Hiraya Gallery presents the solo exhibiton of upcoming 27 year old artist, TATONG RECHETA TORRES, who unveils his talents in watercolor and charcoal on a subject that promises to level the pleasure in the art of painting with the current craze for horror movies.
Entitled "DOMINION," the exhibition pronounces the huge mass and folds of the human anatomy and the vile expressions of the humanoid face. Further, it pontificates the fecal world of fantasies at the portal of death. Inside the glazed walls of the un-natural, the incarnate beauty of the male and female bodies come to their fatal end---snapped by ropes or chopped apart.

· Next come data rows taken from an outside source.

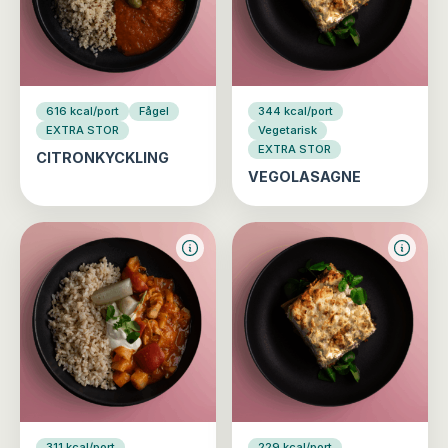
616 kcal/port
Fågel
344 kcal/port
EXTRA STOR
Vegetarisk
EXTRA STOR
CITRONKYCKLING
VEGOLASAGNE
311 kcal/port
229 kcal/port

Tatong's works in watercolor display a panorama of the subliminal greed for power over life and death without the dread and darkness of ghoulic horror. Instead, his turns of images cast a euphemism of his subject with his use of brilliant colors, algorithmic details of the interior chambers and levitating blocks of wood, and the gothic-drawn arches of tree trunks in the background. His spaces are filled with doll-like ornaments representing the slaves and victims and toys of an obese tyrant. It is a world that at once fascinates and repels altogether.
The exhibition highlights also Tatong's talent in figurative drawings. His lone and central figure, a shaven-head giant with a bulbous anatomy, has an arresting life-like quality, together with its facial expressions. Tatong modeled him after a real-life parking lot attendant who stands 4 feet and 11 inches and weighs almost 300 pounds Obesity is both a personal and social experience to an individual person. The harrowing experience of drawing adverse attention from the familiar faces and strangers is matched by a gnawing anger and a silent scream of loneliness. This numbing fear of isolation is known well by Tatong who grew up from boyhood up to adolescence inside a fat body. His first one-man exhibition "Dominion" spouts from the alliance of his memories to the condition of his "fatso" model.
Tatong tells that he learned to draw figures ahead of writing his first alphabet letters. He worked for his personal upkeep and education until his third year in the College of Architecture at the Mapua Institute of Technology. Between 2004 and 2006, he participated in six group shows and national painting competitions, besides teachng children the art of drawing.
The exhibtion runs until October 31. Hiraya Gallery is located at 530 U.N. Avenue, Ermita, Manila. Gallery hours are from 9 to 5, Mondays to Saturdays and by appointment, Sundays.